Leonid Yuzefovich

Zhuravli i karliki Cranes and Pygmies.
Novel. AST. Moscow 2010. 474 pages

At the base of Yuzefovitch's latest masterpiece, CRANES AND PYGMIES, lies the myth, known from Homer's Iliad, of the eternal war between cranes and pygmies, who "fight via human beings not for life but for death." In this adventure novel, reflecting one another as in a mirror, unfold the fates of four imposters—a young Mongolian living in the present; a forty- year-old geologist from Perestroika-era Moscow; an adventurist from the days of the seventeenth-century Ottoman empire; and the latest Tsarevich Alexis, who "miraculously survived" and turned up in the lands east of Lake Baikal during the Russian Civil War.

It is 1993 and the Soviet Union is no more. Zhokhov, once a geologist, has been forced by Russia's Wild West form of capitalism to reforge his identity. He has become a petty trader—not to say profiteer, a common figure in times like these. When a deal to sell sugar goes bad, he moves on to trading a rare strategic metal stolen from a military factory, and when that deal goes bad as well he has to face the consequences—not society and its laws, but the anti-social, sadistic criminal gang with which he's tried to do business. This soft but educated man has no choice but to toughen up. Society and the State have disintegrated. Zhokhov wanders around Moscow and finds himself in the middle of an excited crowd, hears shooting, sees men falling, and realizes that he is in the middle of a revolution. (This episode is based on the events of October 1993 in Moscow.) The government is gunning down a demonstration, as well as its own parliament.

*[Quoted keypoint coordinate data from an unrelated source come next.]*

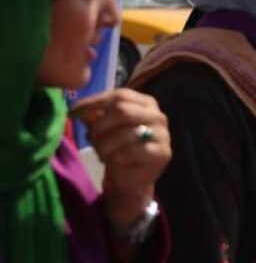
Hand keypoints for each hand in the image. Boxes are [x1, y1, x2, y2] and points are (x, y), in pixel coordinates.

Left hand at [72, 89, 170, 229]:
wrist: (131, 179)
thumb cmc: (118, 148)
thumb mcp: (104, 129)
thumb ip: (94, 115)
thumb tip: (78, 110)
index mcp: (146, 103)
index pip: (120, 95)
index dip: (94, 102)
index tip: (72, 113)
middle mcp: (158, 115)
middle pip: (122, 111)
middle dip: (99, 126)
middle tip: (89, 138)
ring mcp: (162, 134)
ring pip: (125, 133)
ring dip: (105, 145)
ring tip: (101, 153)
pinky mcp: (162, 153)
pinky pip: (131, 152)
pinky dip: (115, 158)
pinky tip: (113, 161)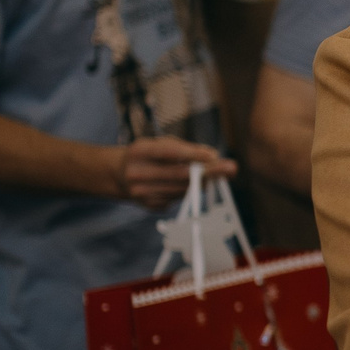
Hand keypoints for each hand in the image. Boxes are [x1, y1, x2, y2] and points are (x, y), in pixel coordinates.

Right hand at [116, 138, 236, 208]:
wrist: (119, 175)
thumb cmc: (147, 155)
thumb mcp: (158, 144)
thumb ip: (183, 148)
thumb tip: (212, 157)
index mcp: (139, 152)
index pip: (170, 153)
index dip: (194, 155)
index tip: (214, 155)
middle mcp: (138, 173)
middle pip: (180, 175)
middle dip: (209, 171)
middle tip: (231, 168)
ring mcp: (142, 193)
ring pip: (183, 189)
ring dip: (202, 182)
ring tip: (215, 174)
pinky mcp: (150, 206)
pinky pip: (178, 199)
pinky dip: (188, 191)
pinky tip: (187, 184)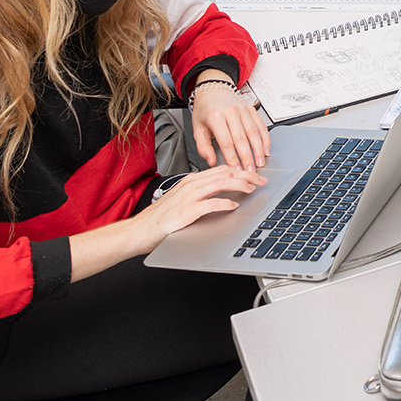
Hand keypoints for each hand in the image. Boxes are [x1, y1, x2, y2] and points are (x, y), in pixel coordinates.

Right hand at [130, 164, 266, 252]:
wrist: (139, 231)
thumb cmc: (160, 218)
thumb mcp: (183, 200)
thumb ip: (201, 194)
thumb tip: (224, 193)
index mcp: (191, 181)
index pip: (221, 169)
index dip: (241, 170)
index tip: (255, 175)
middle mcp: (190, 185)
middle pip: (224, 173)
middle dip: (246, 175)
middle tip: (260, 181)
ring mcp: (188, 198)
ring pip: (220, 183)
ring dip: (240, 185)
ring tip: (251, 189)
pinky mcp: (186, 212)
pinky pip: (210, 204)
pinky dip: (225, 203)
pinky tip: (234, 206)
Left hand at [191, 80, 270, 170]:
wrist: (213, 90)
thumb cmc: (205, 110)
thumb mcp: (197, 128)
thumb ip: (203, 147)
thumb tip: (211, 161)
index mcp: (215, 117)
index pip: (226, 142)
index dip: (232, 158)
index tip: (236, 170)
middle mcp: (230, 112)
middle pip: (242, 139)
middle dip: (248, 157)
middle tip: (251, 171)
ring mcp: (242, 110)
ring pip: (254, 133)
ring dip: (259, 150)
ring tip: (260, 163)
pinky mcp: (251, 109)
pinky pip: (260, 126)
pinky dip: (265, 139)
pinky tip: (266, 149)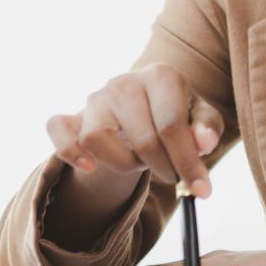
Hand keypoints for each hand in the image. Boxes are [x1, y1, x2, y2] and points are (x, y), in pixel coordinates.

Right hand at [46, 62, 224, 197]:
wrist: (141, 109)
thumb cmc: (174, 114)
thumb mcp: (200, 117)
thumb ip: (207, 128)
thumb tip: (204, 143)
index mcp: (161, 75)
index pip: (172, 125)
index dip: (188, 163)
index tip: (201, 190)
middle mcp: (124, 82)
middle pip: (143, 139)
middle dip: (163, 168)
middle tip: (171, 174)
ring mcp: (94, 98)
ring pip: (97, 139)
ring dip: (123, 163)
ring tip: (140, 161)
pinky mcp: (70, 116)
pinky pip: (58, 132)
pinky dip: (70, 152)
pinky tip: (90, 167)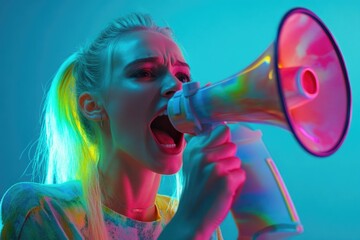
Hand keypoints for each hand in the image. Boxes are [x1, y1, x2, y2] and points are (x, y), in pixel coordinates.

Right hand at [175, 124, 245, 238]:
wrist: (191, 218)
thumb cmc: (195, 191)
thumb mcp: (190, 164)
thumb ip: (201, 147)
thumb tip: (213, 129)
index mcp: (193, 149)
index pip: (222, 130)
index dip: (223, 142)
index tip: (218, 154)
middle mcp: (202, 154)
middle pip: (232, 145)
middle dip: (228, 159)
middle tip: (216, 174)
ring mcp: (214, 166)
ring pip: (237, 160)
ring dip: (232, 173)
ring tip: (219, 183)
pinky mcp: (226, 179)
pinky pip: (241, 174)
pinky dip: (236, 184)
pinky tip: (224, 191)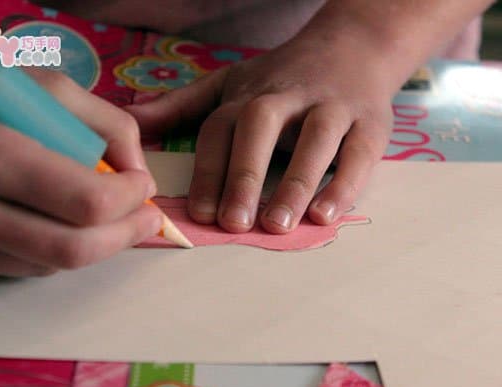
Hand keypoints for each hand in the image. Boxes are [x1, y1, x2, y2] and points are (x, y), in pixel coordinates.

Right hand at [0, 40, 161, 278]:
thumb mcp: (51, 89)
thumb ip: (110, 126)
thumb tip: (140, 177)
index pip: (86, 202)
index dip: (131, 199)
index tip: (144, 186)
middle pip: (73, 250)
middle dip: (124, 235)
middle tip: (147, 219)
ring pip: (50, 266)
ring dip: (89, 242)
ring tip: (100, 213)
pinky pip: (20, 269)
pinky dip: (50, 248)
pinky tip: (50, 220)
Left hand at [128, 29, 393, 233]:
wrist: (353, 46)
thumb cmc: (282, 77)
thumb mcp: (228, 83)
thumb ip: (181, 106)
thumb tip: (131, 121)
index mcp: (248, 95)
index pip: (220, 131)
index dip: (208, 172)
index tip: (200, 215)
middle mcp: (287, 97)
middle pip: (261, 129)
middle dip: (245, 176)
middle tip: (234, 223)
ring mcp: (332, 106)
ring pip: (315, 140)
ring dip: (295, 181)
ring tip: (277, 224)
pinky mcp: (371, 121)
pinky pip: (359, 152)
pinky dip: (344, 183)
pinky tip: (325, 215)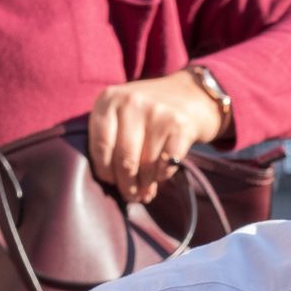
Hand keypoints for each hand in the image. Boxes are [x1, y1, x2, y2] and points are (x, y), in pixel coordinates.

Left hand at [89, 70, 226, 204]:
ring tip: (145, 190)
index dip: (105, 171)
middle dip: (126, 185)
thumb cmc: (147, 112)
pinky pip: (166, 164)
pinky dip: (162, 175)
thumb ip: (110, 139)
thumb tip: (112, 184)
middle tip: (130, 196)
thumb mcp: (121, 113)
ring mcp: (157, 112)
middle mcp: (131, 102)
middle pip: (124, 159)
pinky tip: (161, 174)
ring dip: (145, 184)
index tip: (111, 182)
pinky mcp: (180, 125)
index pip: (100, 146)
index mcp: (109, 100)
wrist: (190, 94)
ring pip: (146, 165)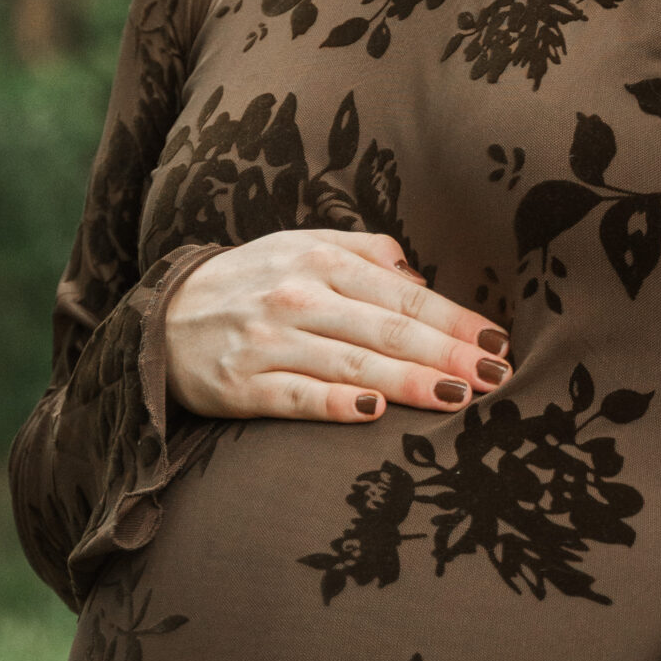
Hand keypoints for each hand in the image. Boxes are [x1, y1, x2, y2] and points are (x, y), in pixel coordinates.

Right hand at [164, 230, 509, 421]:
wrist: (162, 316)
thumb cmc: (253, 282)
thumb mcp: (304, 247)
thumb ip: (366, 255)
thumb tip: (421, 279)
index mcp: (321, 260)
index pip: (404, 295)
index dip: (455, 320)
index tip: (497, 343)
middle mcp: (297, 296)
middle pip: (387, 329)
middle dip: (447, 355)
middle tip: (496, 377)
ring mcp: (268, 341)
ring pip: (351, 363)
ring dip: (408, 382)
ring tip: (456, 397)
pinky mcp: (240, 385)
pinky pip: (296, 396)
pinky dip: (334, 404)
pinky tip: (372, 413)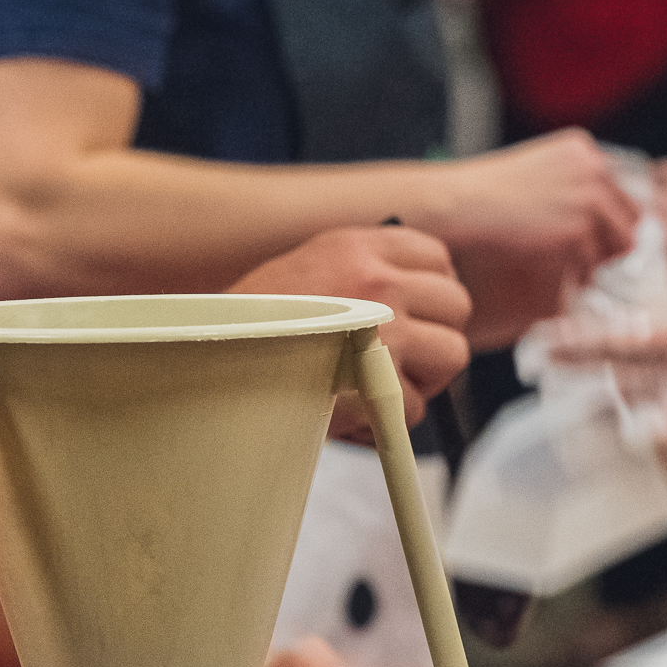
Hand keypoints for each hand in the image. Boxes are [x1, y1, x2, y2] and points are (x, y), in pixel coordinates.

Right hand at [231, 225, 470, 431]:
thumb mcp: (308, 271)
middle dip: (435, 336)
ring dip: (421, 378)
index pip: (435, 257)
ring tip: (376, 385)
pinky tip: (351, 411)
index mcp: (356, 247)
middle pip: (456, 305)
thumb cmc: (251, 325)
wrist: (211, 359)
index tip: (416, 314)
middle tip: (400, 357)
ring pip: (451, 354)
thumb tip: (415, 295)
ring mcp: (385, 330)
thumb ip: (360, 272)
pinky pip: (415, 405)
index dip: (433, 291)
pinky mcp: (380, 382)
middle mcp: (376, 281)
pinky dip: (388, 420)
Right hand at [437, 130, 639, 349]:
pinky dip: (572, 277)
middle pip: (629, 220)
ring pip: (615, 249)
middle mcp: (594, 171)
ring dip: (591, 262)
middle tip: (572, 255)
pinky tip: (543, 269)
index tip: (586, 235)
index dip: (606, 219)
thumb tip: (596, 217)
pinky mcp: (578, 233)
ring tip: (551, 263)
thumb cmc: (477, 194)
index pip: (621, 192)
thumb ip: (568, 184)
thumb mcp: (532, 171)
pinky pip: (592, 269)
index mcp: (582, 150)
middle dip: (606, 241)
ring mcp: (589, 202)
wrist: (453, 206)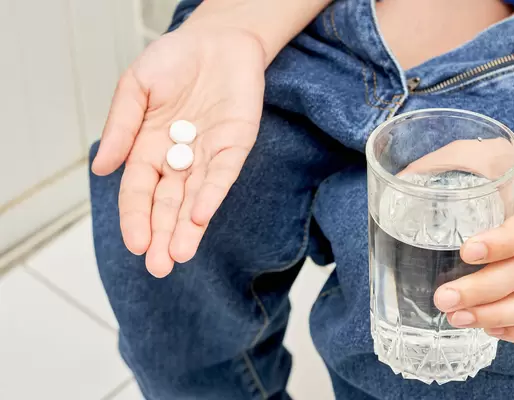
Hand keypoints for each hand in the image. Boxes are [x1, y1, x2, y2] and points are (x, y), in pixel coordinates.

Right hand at [92, 23, 265, 276]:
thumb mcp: (135, 87)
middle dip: (162, 235)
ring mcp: (207, 155)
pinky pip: (223, 174)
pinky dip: (212, 194)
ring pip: (196, 198)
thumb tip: (100, 170)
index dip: (136, 218)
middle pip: (168, 205)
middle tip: (158, 267)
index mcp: (149, 149)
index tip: (135, 244)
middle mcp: (178, 159)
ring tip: (179, 255)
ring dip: (188, 227)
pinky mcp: (235, 145)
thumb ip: (121, 128)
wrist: (216, 40)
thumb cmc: (173, 60)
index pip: (139, 192)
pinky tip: (201, 216)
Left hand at [419, 144, 513, 344]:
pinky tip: (487, 329)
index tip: (465, 252)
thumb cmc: (498, 168)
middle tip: (443, 298)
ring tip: (457, 319)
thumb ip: (439, 165)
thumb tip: (392, 186)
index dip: (502, 243)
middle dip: (484, 291)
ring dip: (498, 316)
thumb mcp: (472, 153)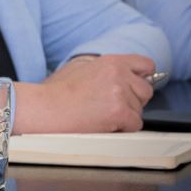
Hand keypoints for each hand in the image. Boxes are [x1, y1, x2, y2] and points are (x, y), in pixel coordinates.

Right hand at [13, 54, 154, 133]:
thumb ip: (107, 70)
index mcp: (110, 61)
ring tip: (100, 114)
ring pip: (139, 110)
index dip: (141, 78)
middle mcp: (118, 74)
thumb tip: (129, 77)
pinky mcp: (119, 112)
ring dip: (125, 116)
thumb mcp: (81, 69)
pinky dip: (121, 129)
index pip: (145, 65)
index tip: (134, 86)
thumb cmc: (56, 93)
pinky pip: (135, 125)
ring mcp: (120, 93)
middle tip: (108, 105)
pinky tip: (102, 123)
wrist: (44, 108)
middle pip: (145, 91)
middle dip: (132, 100)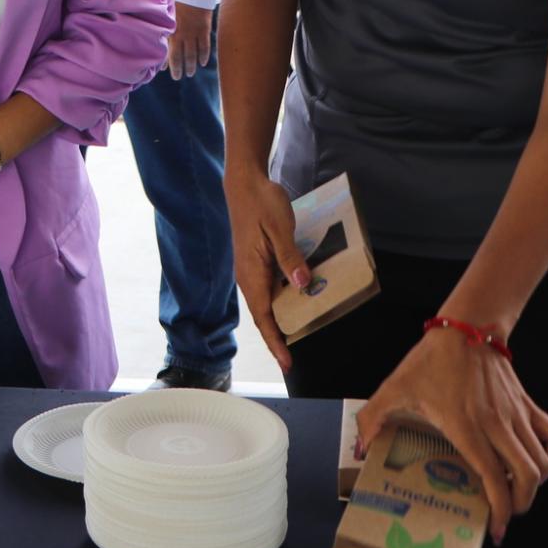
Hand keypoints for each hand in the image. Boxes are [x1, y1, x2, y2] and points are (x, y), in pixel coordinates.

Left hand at [166, 4, 214, 79]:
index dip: (164, 61)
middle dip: (177, 69)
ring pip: (192, 55)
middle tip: (177, 77)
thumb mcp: (166, 7)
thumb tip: (152, 24)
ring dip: (191, 66)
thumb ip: (162, 19)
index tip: (162, 70)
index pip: (165, 50)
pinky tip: (202, 63)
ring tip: (190, 74)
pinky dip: (204, 56)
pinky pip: (205, 47)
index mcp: (169, 29)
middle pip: (178, 57)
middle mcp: (180, 34)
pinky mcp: (204, 30)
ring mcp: (193, 33)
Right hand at [225, 171, 310, 371]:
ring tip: (297, 335)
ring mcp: (250, 269)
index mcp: (251, 272)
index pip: (264, 316)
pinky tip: (296, 301)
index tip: (286, 363)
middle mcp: (248, 276)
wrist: (244, 183)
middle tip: (292, 358)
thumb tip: (303, 285)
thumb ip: (290, 258)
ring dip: (279, 320)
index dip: (275, 341)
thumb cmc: (261, 203)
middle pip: (263, 315)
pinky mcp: (255, 261)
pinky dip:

Zhokhov's acquaintance, Shubin, a historian and a writer, is also trying to make some money and is lucky enough to hit upon a scheme that is both very timely and very Russian: he writes about impostors.
Yuzefovich also offers his readers bits and pieces of obscure history in a fast-paced account of the life of Timofey Ankundinov, a petty Muscovite clerk who traveled throughout Europe claiming to be a son of Tsar Vasily IV Shuisky and thus the pretender to the Russian throne. Anukundinov's peregrinations yield a portrait of tumultous early seventeenth-century Russia, allowing Yuzefovitch to trace the hidden rhymes between events past and present. Zhokhov, too, becomes an impostor, bailing himself out of a dangerous spot by proclaiming himself to be the natural son of a famous Soviet architect. He ends up fleeing to Mongolia, where he is stabbed to death over a nonexistent treasure. His ultimate lot is the same as every impostor's: he is killed because he is taken for someone else.

The Mongolian episodes are of particular interest. For Russia, with its half-Asian identity, Mongolia is "fully Asian," a wild, uncivilized country. Each of the four protagonists ultimately turns up on the Mongolian stage, in the palace of the last Mongolian ruler in Ulan Bator.

As an extensive metaphor, this novel finds its place among the renowned classics of Russian fiction. Yusefovitch delves into the key problems and most critical features of modern Russian society, placing the Russian psyche and Russian lifestyle—lawless, ruthless, reckless, unpredictable, untrusting and untrustworthy— in a book so thrilling you won't be able to put it down until you turn the last page.